Abstract

The paper strives to present and analyze the role of personality in history on the example of the outstanding academic and traveler Nikolay N. Miklouho-Maclay (1846–1888), who devoted his life to science and high ideals of greater good and humanism. The author shows what influence a historical figure can have both on his contemporaries and next generations, giving the answer to the key question: ‘To what extent the scientific and ideological heritage of a scientist can be relevant in the 21st century?’ The paper considers N. Miklouho-Maclay’s contribution to a variety of academic disciplines as an ethnographer, anthropologist and naturalist, describing significance of his major studies, in which he focused both on people, and the manifestations of this culture within the geographical environment. The author also pays attention to sociopolitical activity of N. Miklouho-Maclay and his firm public position aimed at the protection of Pacific Islanders from the slave trade and colonial enslavement by the Western colonial powers of the 19th century, emphasizing its contribution in the 20th and 21st centuries to the establishment of multilateral friendly relations between Russia and the South Pacific states.
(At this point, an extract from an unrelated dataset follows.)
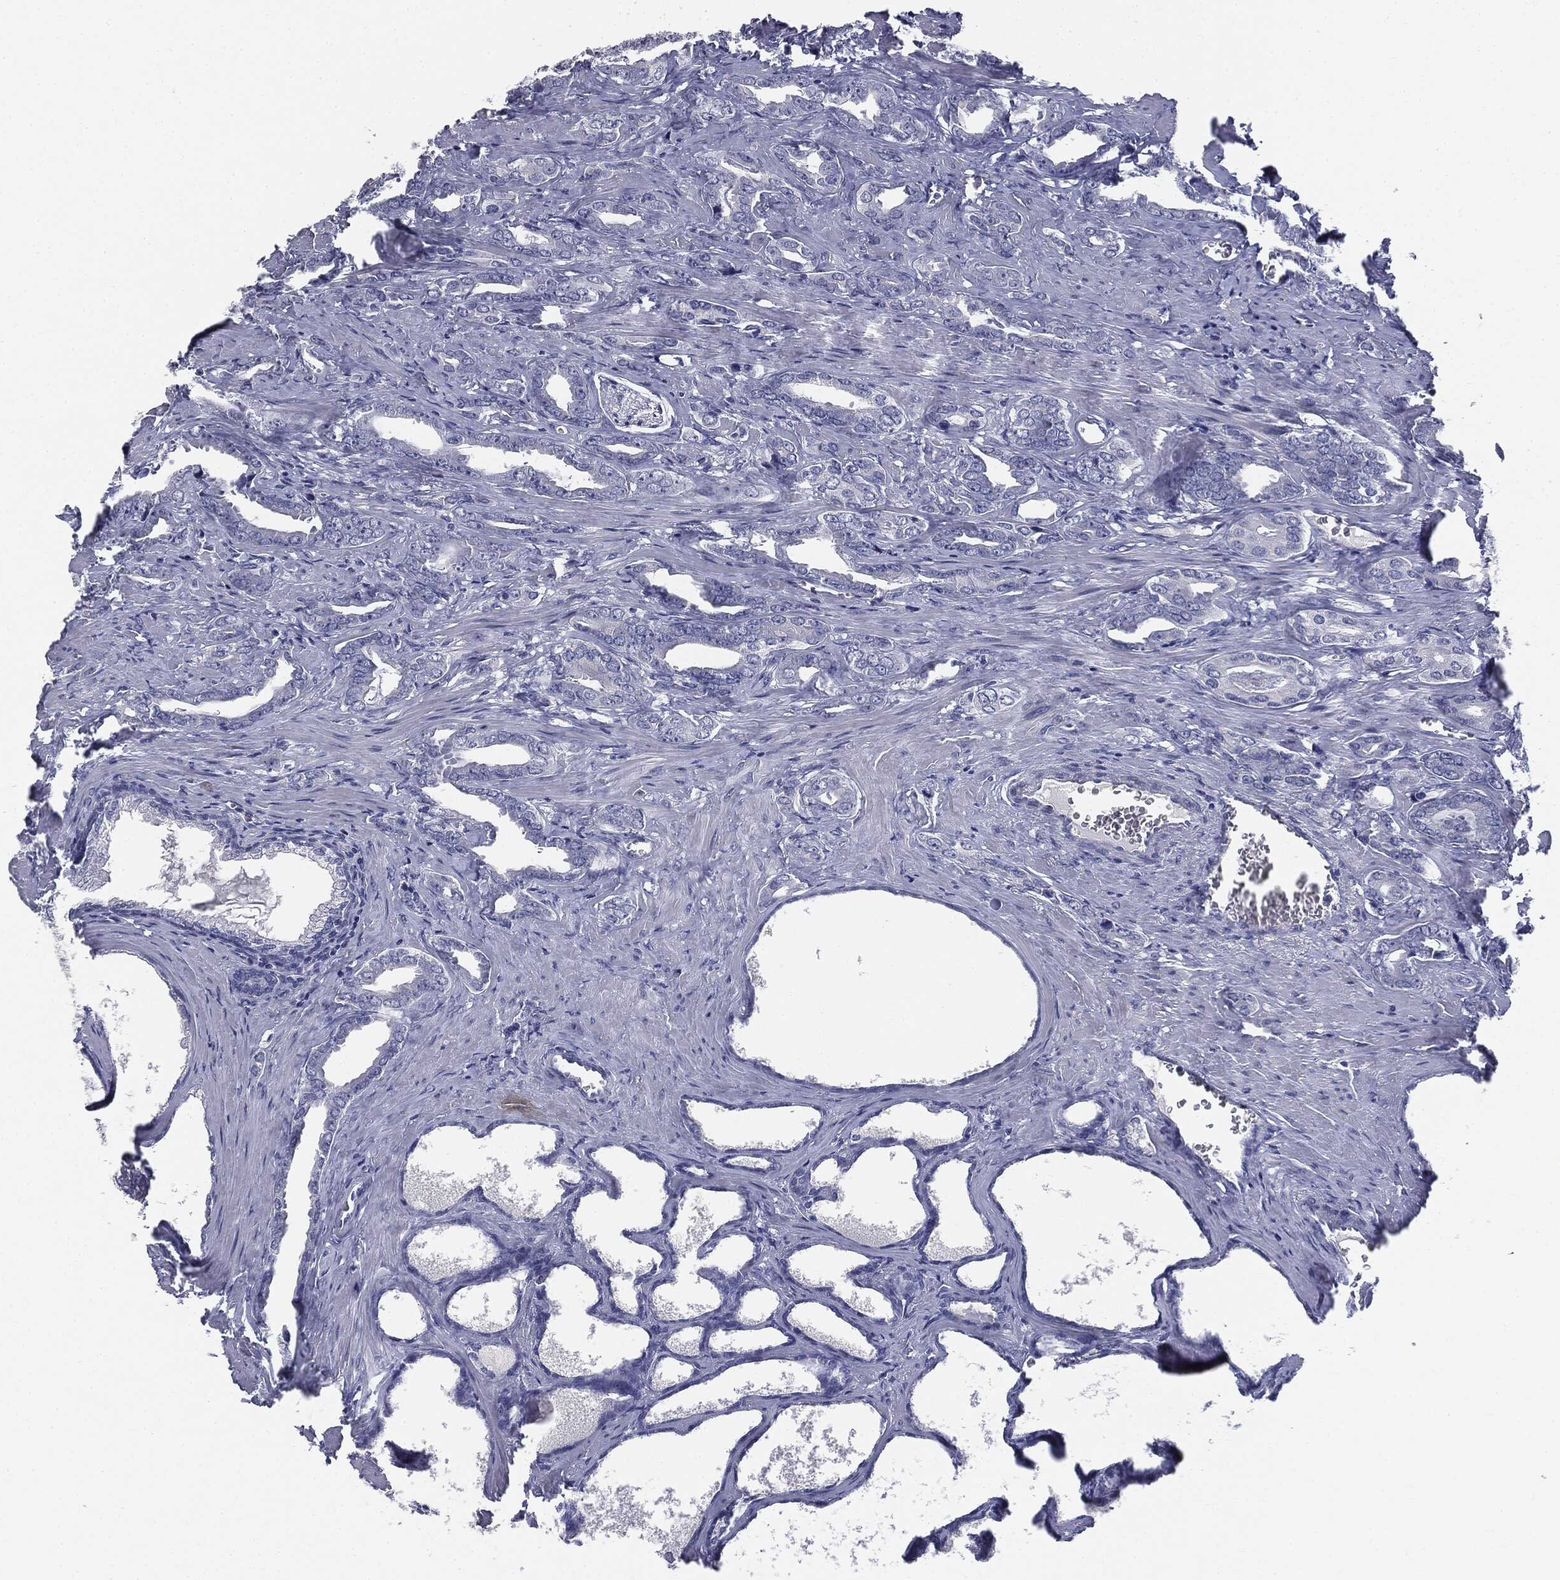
{"staining": {"intensity": "negative", "quantity": "none", "location": "none"}, "tissue": "prostate cancer", "cell_type": "Tumor cells", "image_type": "cancer", "snomed": [{"axis": "morphology", "description": "Adenocarcinoma, NOS"}, {"axis": "topography", "description": "Prostate"}], "caption": "This is an immunohistochemistry (IHC) micrograph of human prostate cancer (adenocarcinoma). There is no expression in tumor cells.", "gene": "AFP", "patient": {"sex": "male", "age": 66}}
The paper reviews N. Miklouho-Maclay’s academic and educational activities in preserving historical heritage since the 1930s, as well as the growth of his personal popularity nowadays. The author quotes authoritative academics and experts in various fields of knowledge from different countries, describing their image of N. Miklouho-Maclay, thus presenting a generalized portrait of the famed explorer and defining his personal role in history, which is far from fading nowadays.